In case you have been trapped in an alternate dimension for the past 18 years, here's the plot:
A small group of criminals are hired by Joe Cabot, an old timer crook and his son Nice Guy Eddie to pull a heist on a diamond merchant. The plan is simple. Two on crowd control, one watching the door, two snatching the jewels. The gang are known only by their codenames, all colours. Things turn ugly when Mr. Blonde starts a shooting spree in the store, the gang forced to flee and head to their rendezvous point, an abandoned warehouse, at least those who survived the hail of bullets from the cops who seemed to be on the scene surprisingly quickly.
In the warehouse, those that remain try to piece together what really happened, as well as determine who ratted them out, whilst the whole time Mr. Orange is bleeding to death from a gun shot wound to the gut.
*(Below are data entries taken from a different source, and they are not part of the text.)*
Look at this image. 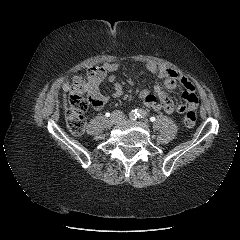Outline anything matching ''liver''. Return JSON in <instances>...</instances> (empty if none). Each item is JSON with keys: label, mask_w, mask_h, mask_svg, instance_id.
<instances>
[{"label": "liver", "mask_w": 240, "mask_h": 240, "mask_svg": "<svg viewBox=\"0 0 240 240\" xmlns=\"http://www.w3.org/2000/svg\"><path fill=\"white\" fill-rule=\"evenodd\" d=\"M63 90L65 91V92H68L69 90H70V87H69V82H66V83H64V85H63ZM63 97H64V100H63V106H64V109H65V111L67 110V104H66V94H64L63 95Z\"/></svg>", "instance_id": "1"}]
</instances>
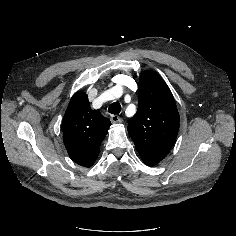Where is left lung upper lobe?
Listing matches in <instances>:
<instances>
[{
    "instance_id": "left-lung-upper-lobe-1",
    "label": "left lung upper lobe",
    "mask_w": 236,
    "mask_h": 236,
    "mask_svg": "<svg viewBox=\"0 0 236 236\" xmlns=\"http://www.w3.org/2000/svg\"><path fill=\"white\" fill-rule=\"evenodd\" d=\"M179 113L171 91L154 71L140 76L138 110L128 123V133L141 158L160 162L176 141Z\"/></svg>"
}]
</instances>
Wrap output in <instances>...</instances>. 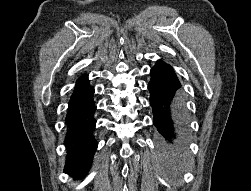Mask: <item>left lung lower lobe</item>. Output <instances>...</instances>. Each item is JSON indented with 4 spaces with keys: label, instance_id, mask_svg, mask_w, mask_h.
I'll list each match as a JSON object with an SVG mask.
<instances>
[{
    "label": "left lung lower lobe",
    "instance_id": "0a47b994",
    "mask_svg": "<svg viewBox=\"0 0 251 191\" xmlns=\"http://www.w3.org/2000/svg\"><path fill=\"white\" fill-rule=\"evenodd\" d=\"M181 84L173 68L157 61L151 69L148 84L153 122L160 133V150L167 156H174L185 150L183 128L185 126L184 101Z\"/></svg>",
    "mask_w": 251,
    "mask_h": 191
}]
</instances>
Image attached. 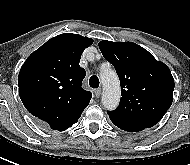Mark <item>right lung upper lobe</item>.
<instances>
[{"mask_svg":"<svg viewBox=\"0 0 190 165\" xmlns=\"http://www.w3.org/2000/svg\"><path fill=\"white\" fill-rule=\"evenodd\" d=\"M93 40L78 34L49 39L22 65L19 95L26 109L53 130L64 131L78 121L92 93L81 87L86 75L81 54Z\"/></svg>","mask_w":190,"mask_h":165,"instance_id":"right-lung-upper-lobe-1","label":"right lung upper lobe"}]
</instances>
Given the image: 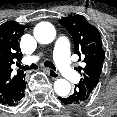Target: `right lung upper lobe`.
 Here are the masks:
<instances>
[{"mask_svg": "<svg viewBox=\"0 0 117 117\" xmlns=\"http://www.w3.org/2000/svg\"><path fill=\"white\" fill-rule=\"evenodd\" d=\"M25 28L14 21L0 25V101L9 95L18 81L24 79L23 71H17L16 75H12L10 66L16 60H21L19 39Z\"/></svg>", "mask_w": 117, "mask_h": 117, "instance_id": "obj_1", "label": "right lung upper lobe"}]
</instances>
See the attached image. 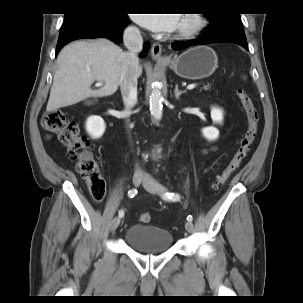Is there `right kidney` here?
<instances>
[{"instance_id": "obj_1", "label": "right kidney", "mask_w": 303, "mask_h": 303, "mask_svg": "<svg viewBox=\"0 0 303 303\" xmlns=\"http://www.w3.org/2000/svg\"><path fill=\"white\" fill-rule=\"evenodd\" d=\"M86 131L93 139L102 137L106 124L100 116H90L85 123Z\"/></svg>"}]
</instances>
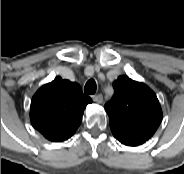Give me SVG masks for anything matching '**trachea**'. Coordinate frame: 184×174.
<instances>
[{"instance_id":"trachea-1","label":"trachea","mask_w":184,"mask_h":174,"mask_svg":"<svg viewBox=\"0 0 184 174\" xmlns=\"http://www.w3.org/2000/svg\"><path fill=\"white\" fill-rule=\"evenodd\" d=\"M96 89H97V85L95 80L90 79L87 81V83L85 84L84 87V92L86 94H95L96 93Z\"/></svg>"}]
</instances>
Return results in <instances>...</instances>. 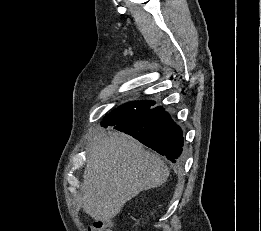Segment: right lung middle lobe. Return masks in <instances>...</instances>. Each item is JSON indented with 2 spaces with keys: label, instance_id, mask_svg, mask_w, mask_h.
Listing matches in <instances>:
<instances>
[{
  "label": "right lung middle lobe",
  "instance_id": "1",
  "mask_svg": "<svg viewBox=\"0 0 261 231\" xmlns=\"http://www.w3.org/2000/svg\"><path fill=\"white\" fill-rule=\"evenodd\" d=\"M153 105H155L154 101H135L126 103L106 116L101 124L103 127L119 125L148 111Z\"/></svg>",
  "mask_w": 261,
  "mask_h": 231
}]
</instances>
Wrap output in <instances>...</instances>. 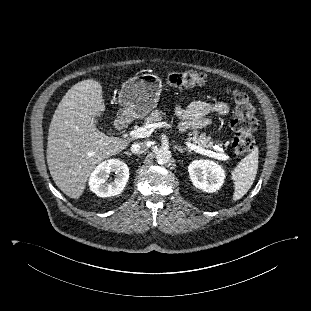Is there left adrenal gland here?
<instances>
[{
	"mask_svg": "<svg viewBox=\"0 0 311 311\" xmlns=\"http://www.w3.org/2000/svg\"><path fill=\"white\" fill-rule=\"evenodd\" d=\"M175 148L180 152V153H183L185 151L189 152V153H192L191 149L187 148V147H181L179 145H175Z\"/></svg>",
	"mask_w": 311,
	"mask_h": 311,
	"instance_id": "obj_1",
	"label": "left adrenal gland"
}]
</instances>
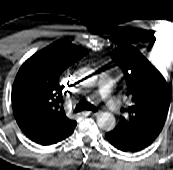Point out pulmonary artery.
I'll return each mask as SVG.
<instances>
[{
    "instance_id": "1",
    "label": "pulmonary artery",
    "mask_w": 173,
    "mask_h": 170,
    "mask_svg": "<svg viewBox=\"0 0 173 170\" xmlns=\"http://www.w3.org/2000/svg\"><path fill=\"white\" fill-rule=\"evenodd\" d=\"M113 86V80L108 75H102L99 78V93L102 98L107 99L110 97L111 91ZM110 109L113 111L116 109L115 104L110 105Z\"/></svg>"
}]
</instances>
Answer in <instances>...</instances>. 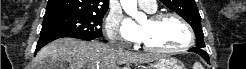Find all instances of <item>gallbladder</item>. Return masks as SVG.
<instances>
[{
    "label": "gallbladder",
    "mask_w": 246,
    "mask_h": 69,
    "mask_svg": "<svg viewBox=\"0 0 246 69\" xmlns=\"http://www.w3.org/2000/svg\"><path fill=\"white\" fill-rule=\"evenodd\" d=\"M54 67V66H52ZM55 69H65V66L64 65H56Z\"/></svg>",
    "instance_id": "obj_1"
}]
</instances>
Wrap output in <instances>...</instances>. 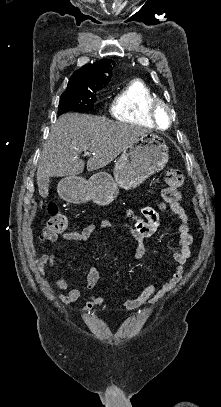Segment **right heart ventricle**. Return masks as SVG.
<instances>
[{
	"mask_svg": "<svg viewBox=\"0 0 221 407\" xmlns=\"http://www.w3.org/2000/svg\"><path fill=\"white\" fill-rule=\"evenodd\" d=\"M158 99L146 82L134 79L114 93L108 109L117 120L153 126L151 105Z\"/></svg>",
	"mask_w": 221,
	"mask_h": 407,
	"instance_id": "right-heart-ventricle-1",
	"label": "right heart ventricle"
}]
</instances>
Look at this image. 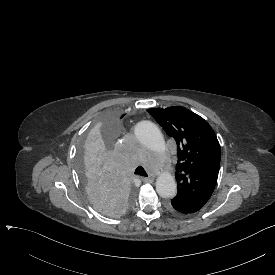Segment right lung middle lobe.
Listing matches in <instances>:
<instances>
[{
	"label": "right lung middle lobe",
	"instance_id": "dd1d6c3e",
	"mask_svg": "<svg viewBox=\"0 0 275 275\" xmlns=\"http://www.w3.org/2000/svg\"><path fill=\"white\" fill-rule=\"evenodd\" d=\"M121 127V116L106 112L85 132L79 145L78 174L83 187L92 204L108 216L126 213L135 195L113 150Z\"/></svg>",
	"mask_w": 275,
	"mask_h": 275
}]
</instances>
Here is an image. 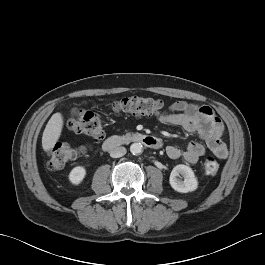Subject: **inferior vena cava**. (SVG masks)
Returning a JSON list of instances; mask_svg holds the SVG:
<instances>
[{
    "label": "inferior vena cava",
    "mask_w": 265,
    "mask_h": 265,
    "mask_svg": "<svg viewBox=\"0 0 265 265\" xmlns=\"http://www.w3.org/2000/svg\"><path fill=\"white\" fill-rule=\"evenodd\" d=\"M126 148L125 147H116L110 152V156L112 158H119L126 154Z\"/></svg>",
    "instance_id": "602c4592"
}]
</instances>
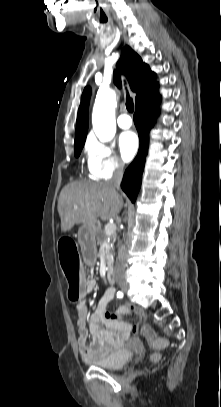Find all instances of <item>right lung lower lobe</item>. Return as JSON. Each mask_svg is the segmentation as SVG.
Returning <instances> with one entry per match:
<instances>
[{
    "label": "right lung lower lobe",
    "mask_w": 221,
    "mask_h": 407,
    "mask_svg": "<svg viewBox=\"0 0 221 407\" xmlns=\"http://www.w3.org/2000/svg\"><path fill=\"white\" fill-rule=\"evenodd\" d=\"M160 100L161 96L156 92L153 96L136 106L134 123L138 131L140 146L136 158L126 169L121 183L122 189L132 202H135L141 187L142 173L148 152L149 131L153 127L156 116L159 113L158 106Z\"/></svg>",
    "instance_id": "98d812e1"
}]
</instances>
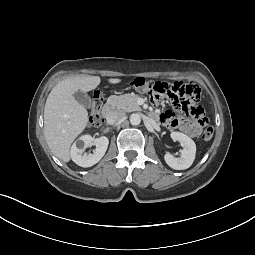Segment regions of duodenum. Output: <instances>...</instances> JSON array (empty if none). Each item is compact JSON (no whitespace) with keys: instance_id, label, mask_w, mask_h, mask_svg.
<instances>
[{"instance_id":"obj_1","label":"duodenum","mask_w":255,"mask_h":255,"mask_svg":"<svg viewBox=\"0 0 255 255\" xmlns=\"http://www.w3.org/2000/svg\"><path fill=\"white\" fill-rule=\"evenodd\" d=\"M113 114V108L111 105L107 104L102 110V115L104 118L109 119Z\"/></svg>"}]
</instances>
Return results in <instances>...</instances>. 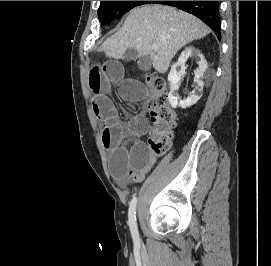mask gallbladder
Instances as JSON below:
<instances>
[{"label":"gallbladder","mask_w":271,"mask_h":266,"mask_svg":"<svg viewBox=\"0 0 271 266\" xmlns=\"http://www.w3.org/2000/svg\"><path fill=\"white\" fill-rule=\"evenodd\" d=\"M137 57V53L133 49H128L124 55V60L132 61ZM138 68L142 71H149L151 69V59L149 56L140 57L137 61Z\"/></svg>","instance_id":"bac80fb5"}]
</instances>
By turns stomach churning and laugh out loud funny - though only those with a taste for the macabre need apply - the combination of Tarantino's razor sharp scripting and seat of the pants direction draws you in, the tension ratcheted up by degrees until the final calamitous moments, showing a mastery of the directorial art that belied his status as a debutante behind the lens.
The lead actors give remarkably emotional and powerful performances, particularly Tim Roth and Harvey Kietel though, perhaps, the star turn here is Michael Madsen as the psychopathic Blonde.
In addition, Tarantino's selection of music is just about flawless, every tune chosen to add an extra dynamic to the scenes as they unfold and, notoriously, Wes 'A Nightmare on Elm Street' Craven is alleged to have left the cinema in disgust during the infamous 'ear-lop' scene as he felt the use of music was actually offensive, somehow downplaying the gravity of the events on screen.
Either that or he was simply green with envy that many moons had elapsed since last he had managed to sicken the audience so.
Intelligent, harrowing and genuinely nerve shredding, this is simply a masterpiece.